TASK DESCRIPTION = For the entries below, repeat exactly each line starting with the one that contains "distribution | Symmetric |" and going on through the one that contains "Driver | Integrated |", and no others.

[Records contained in a dataset]
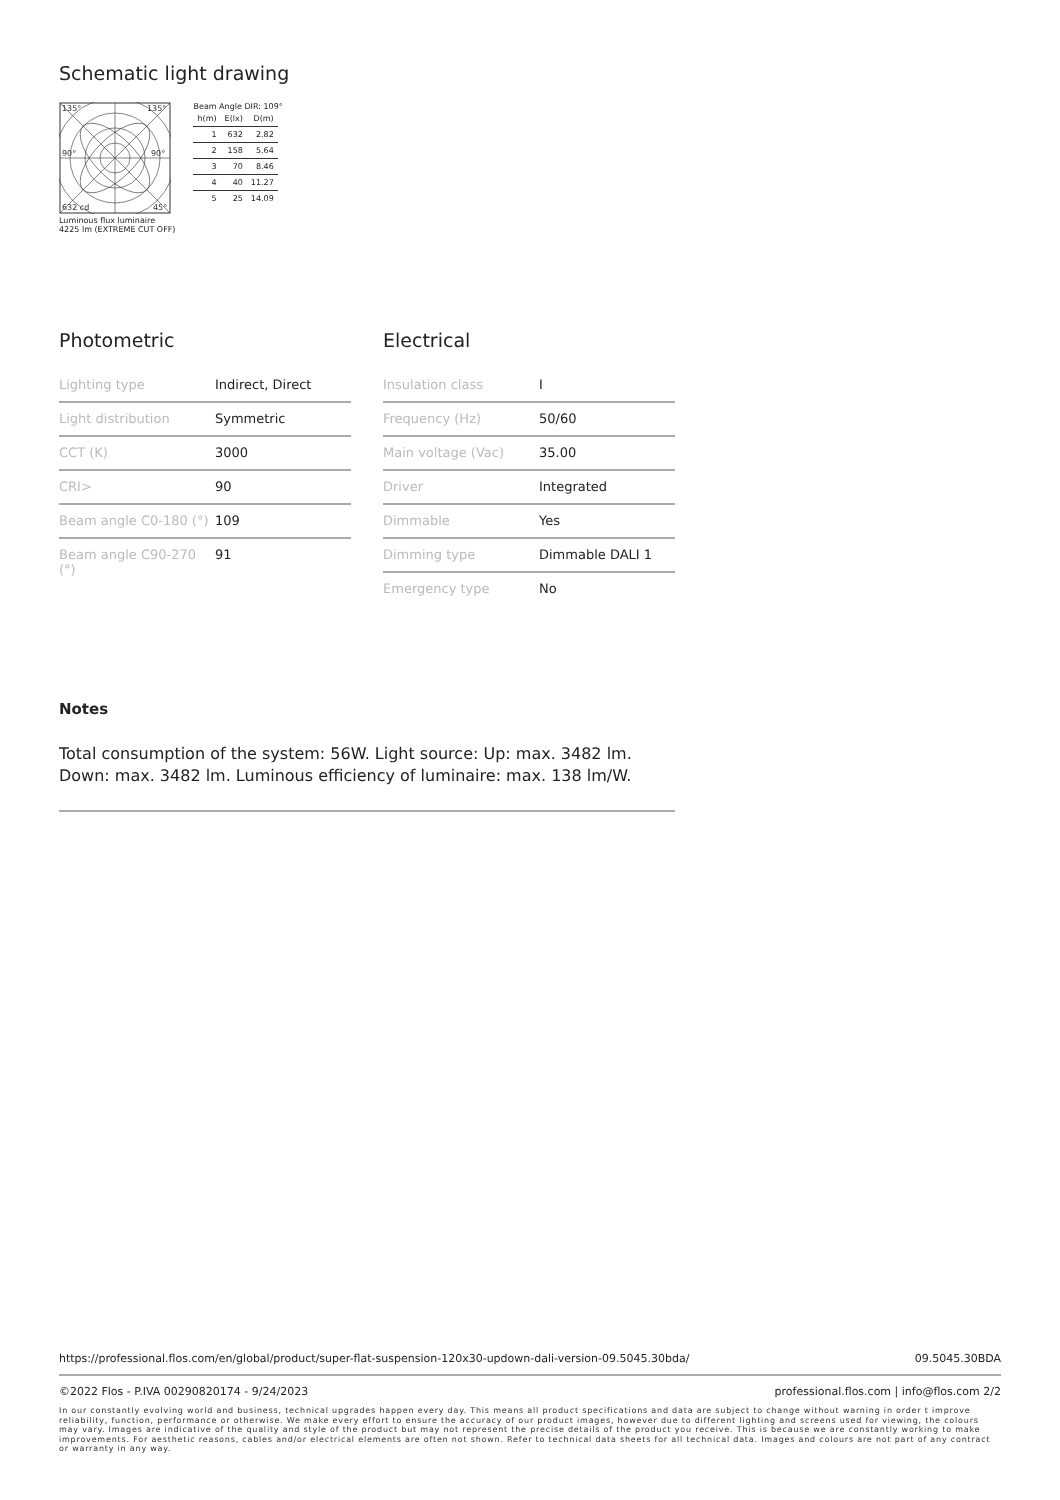Schematic light drawing
135°
135°
90°
90°
632 cd
45°
Luminous flux luminaire
4225 lm (EXTREME CUT OFF)
Beam Angle DIR: 109°
| h(m) | E(lx) | D(m) |
| --- | --- | --- |
| 1 | 632 | 2.82 |
| 2 | 158 | 5.64 |
| 3 | 70 | 8.46 |
| 4 | 40 | 11.27 |
| 5 | 25 | 14.09 |
Photometric
| Lighting type | Indirect, Direct |
| Light distribution | Symmetric |
| CCT (K) | 3000 |
| CRI> | 90 |
| Beam angle C0-180 (°) | 109 |
| Beam angle C90-270 (°) | 91 |
Electrical
| Insulation class | I |
| Frequency (Hz) | 50/60 |
| Main voltage (Vac) | 35.00 |
| Driver | Integrated |
| Dimmable | Yes |
| Dimming type | Dimmable DALI 1 |
| Emergency type | No |
Notes
Total consumption of the system: 56W. Light source: Up: max. 3482 lm. Down: max. 3482 lm. Luminous efficiency of luminaire: max. 138 lm/W.
https://professional.flos.com/en/global/product/super-flat-suspension-120x30-updown-dali-version-09.5045.30bda/ 09.5045.30BDA
©2022 Flos - P.IVA 00290820174 - 9/24/2023 professional.flos.com | info@flos.com 2/2
In our constantly evolving world and business, technical upgrades happen every day. This means all product specifications and data are subject to change without warning in order t improve reliability, function, performance or otherwise. We make every effort to ensure the accuracy of our product images, however due to different lighting and screens used for viewing, the colours may vary. Images are indicative of the quality and style of the product but may not represent the precise details of the product you receive. This is because we are constantly working to make improvements. For aesthetic reasons, cables and/or electrical elements are often not shown. Refer to technical data sheets for all technical data. Images and colours are not part of any contract or warranty in any way.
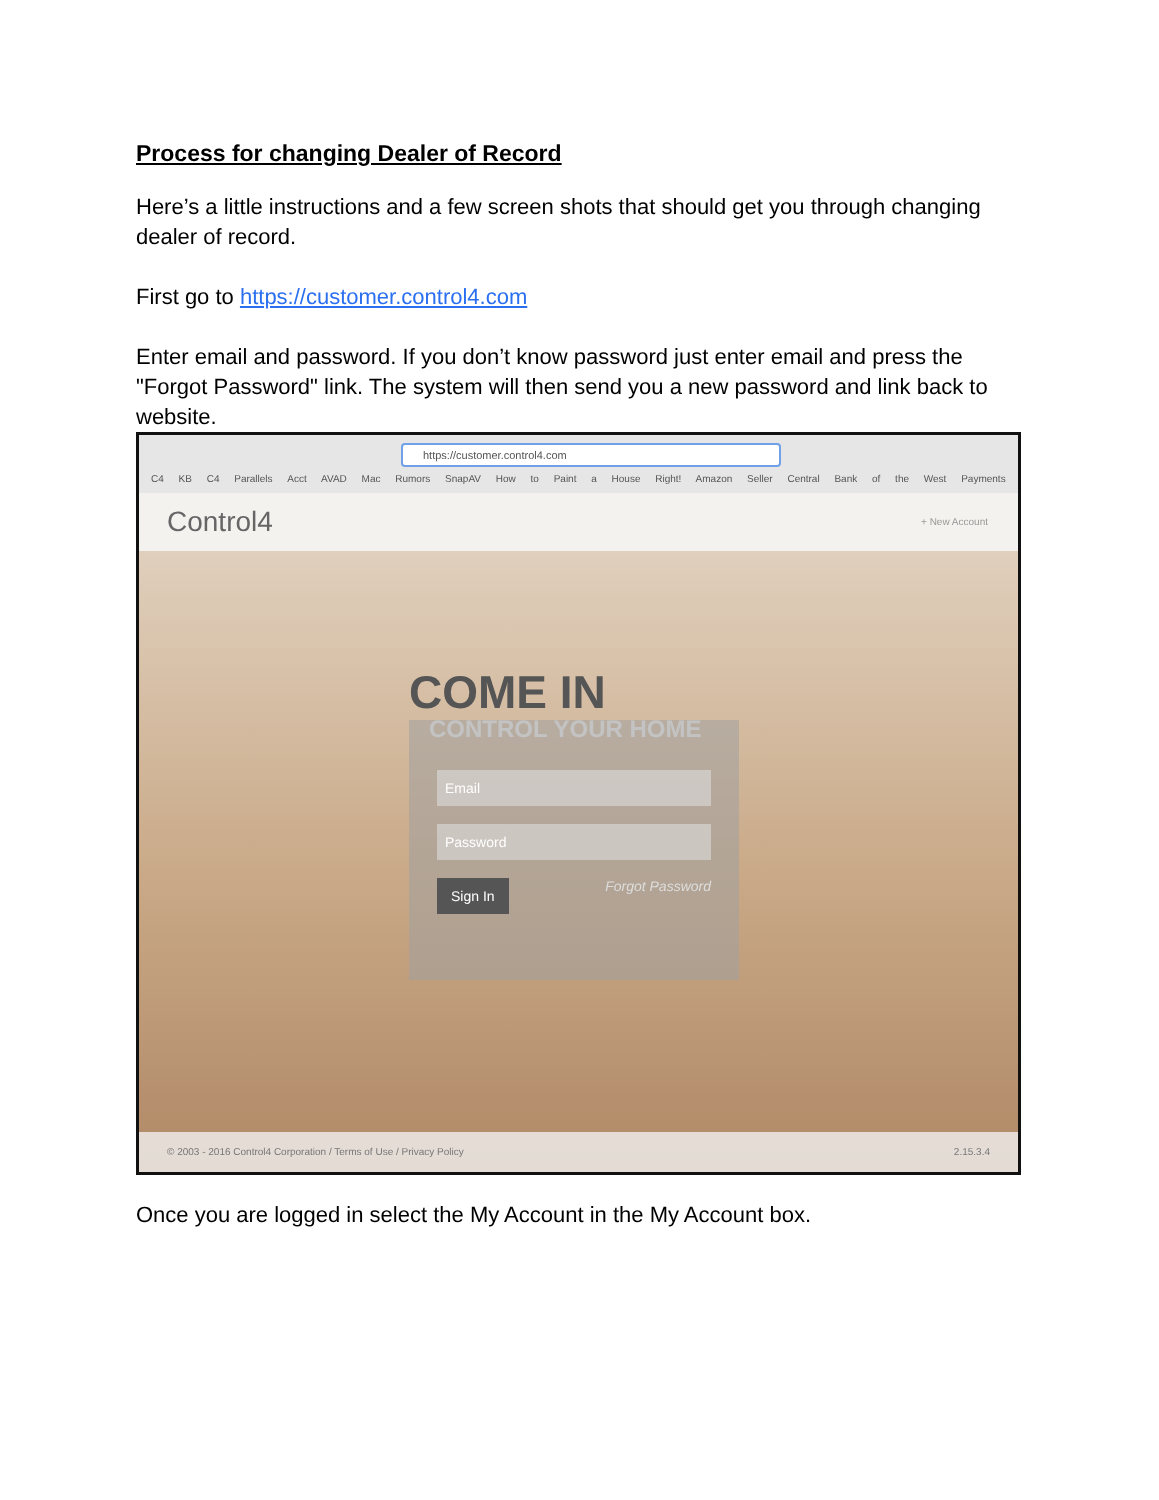Process for changing Dealer of Record
Here’s a little instructions and a few screen shots that should get you through changing dealer of record.
First go to https://customer.control4.com
Enter email and password. If you don’t know password just enter email and press the "Forgot Password" link. The system will then send you a new password and link back to website.
https://customer.control4.com
C4 KB C4 Parallels Acct AVAD Mac Rumors SnapAV How to Paint a House Right! Amazon Seller Central Bank of the West Payments
Control4 + New Account
COME IN
CONTROL YOUR HOME
Email
Password
Sign In Forgot Password
© 2003 - 2016 Control4 Corporation / Terms of Use / Privacy Policy 2.15.3.4
Once you are logged in select the My Account in the My Account box.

ANSWER AREA =
| Light distribution | Symmetric |
| CCT (K) | 3000 |
| CRI> | 90 |
| Beam angle C0-180 (°) | 109 |
| Beam angle C90-270 (°) | 91 |
Electrical
| Insulation class | I |
| Frequency (Hz) | 50/60 |
| Main voltage (Vac) | 35.00 |
| Driver | Integrated |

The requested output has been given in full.